Не подобало такое высокомерие и солнцу нашей поэзии. К иным чувствам и взглядам призывало его не только сознание своей гениальности, но и сознание религиозное, которое с наступлением зрелого возраста пробудилось и выяснилось в нем. Прежнее его неверие было более легкомыслием, чем убеждением, и оно прошло вместе с другими легкомысленными увлечениями. То, что он говорил про Байрона, еще более применяется к нему самому: «скептицизм сей был только временным своенравием ума, иногда идущего вопреки убеждению внутреннему, вере душевной».
В сознании своего гения и в христианской вере поэт имел двойную опору, слишком достаточную, чтобы держаться в жизни на известной высоте, недосягаемой для мелкой вражды, клеветы и сплетни, – на высоте, одинаково далекой от нехристианского презрения к ближним и от недостойного уподобления толпе. Но мы видим, что Пушкин постоянно колеблется между высокомерным пренебрежением к окружающему его обществу и мелочным раздражением против него, выражающимся в язвительных личных выходках и эпиграммах. В его отношении к неприязненным лицам не было ничего ни гениального, ни христианского, и здесь – настоящий ключ к пониманию катастрофы 1837 года.

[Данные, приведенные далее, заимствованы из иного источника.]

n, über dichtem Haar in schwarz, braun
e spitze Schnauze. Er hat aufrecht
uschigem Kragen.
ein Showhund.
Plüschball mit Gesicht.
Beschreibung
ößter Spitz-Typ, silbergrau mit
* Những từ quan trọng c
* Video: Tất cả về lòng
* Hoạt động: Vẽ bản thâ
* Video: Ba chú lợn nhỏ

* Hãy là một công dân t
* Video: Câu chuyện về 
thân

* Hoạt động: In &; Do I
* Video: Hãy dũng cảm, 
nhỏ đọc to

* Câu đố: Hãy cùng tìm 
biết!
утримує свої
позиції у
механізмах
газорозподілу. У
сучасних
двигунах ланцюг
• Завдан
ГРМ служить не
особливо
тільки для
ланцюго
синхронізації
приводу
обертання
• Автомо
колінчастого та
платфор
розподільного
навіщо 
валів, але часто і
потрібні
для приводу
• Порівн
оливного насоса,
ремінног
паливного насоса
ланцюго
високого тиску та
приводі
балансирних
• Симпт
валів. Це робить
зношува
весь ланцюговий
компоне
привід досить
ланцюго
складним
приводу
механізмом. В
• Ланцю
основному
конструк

По мнению самого Пушкина, повторяемому большинством критиков и историков литературы, «свет» был к нему враждебен и преследовал его. Та злая судьба, от которой будто бы погиб поэт, воплощается здесь в «обществе», «свете», «толпе», – вообще в той пресловутой среде, роковое предназначение которой только в том, кажется, и состоит, чтобы «заедать» людей.

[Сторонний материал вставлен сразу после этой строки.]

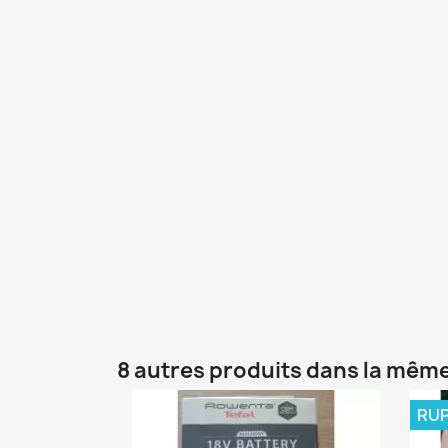
8 autres produits dans la même
RUP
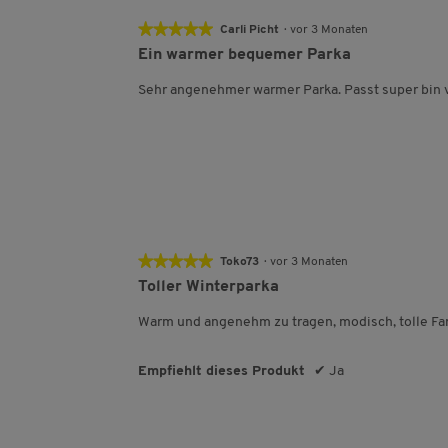
★★★★★
★★★★★
Carli Picht
·
vor 3 Monaten
5
Ein warmer bequemer Parka
von
5
Sehr angenehmer warmer Parka. Passt super bin v
Sternen.
★★★★★
★★★★★
Toko73
·
vor 3 Monaten
5
Toller Winterparka
von
5
Warm und angenehm zu tragen, modisch, tolle Fa
Sternen.
Empfiehlt dieses Produkt
✔
Ja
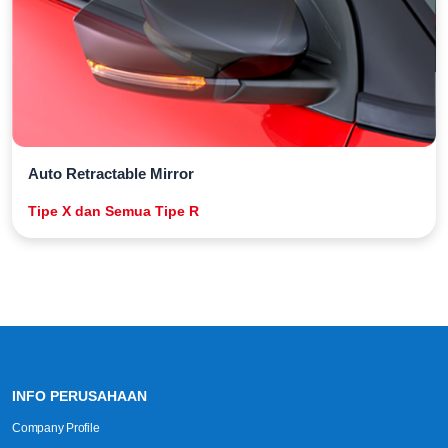
Auto Retractable Mirror
Tipe X dan Semua Tipe R
INFO PERUSAHAAN
Company Profile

При всей своей распространенности это мнение, если его разобрать, оказывается до крайности неосновательным. Над Пушкиным все еще тяготеет критика Писарева, только без ясности и последовательности этого замечательного писателя. Люди, казалось бы, прямо противоположного ему направления и относящиеся к нему и ко всему движению шестидесятых годов с «убийственным» пренебрежением, на самом деле применяют к своему кумиру – Пушкину – прием писаревской критики, только с другого конца и гораздо более нелепым образом. Писарев отрицал Пушкина потому, что тот не был социальным и политическим реформатором. Требование было неосновательно, но факт совершенно верен. Пушкин действительно не был таким реформатором. Теперешние обожатели Пушкина, не покидая дурного критического метода – произвольных требований и случайных критериев, рассуждают так: Пушкин – великий человек, а так как наш критерий истинного величия дан в философии Ницше и требует от великого человека быть учителем жизнерадостной мудрости язычества и провозвестником нового или обновленного культа героев, то Пушкин и был таким учителем мудрости и таким провозвестником нового культа, за что и пострадал от косной и низменной толпы. Хотя требования здесь другие, чем у Писарева, но дурная манера предъявлять великому поэту свои личные или партийные требования – в существе та же самая. Критика Писарева может быть сведена к такому силлогизму: Maj[4].: Великий поэт должен быть провозвестником радикальных идей; Min[5].: Пушкин не был таким провозвестником; С.: ergo[6] – Пушкин был никуда не годным пошляком. Здесь в заключении высказывается субъективная оценка, грубо неверная, но логически вытекающая из приложения к действительному Пушкину произвольного мерила, взятого критиком, указывающим фактически верно, хотя совершенно некстати, на то, чего в самом деле не было у нашего поэта.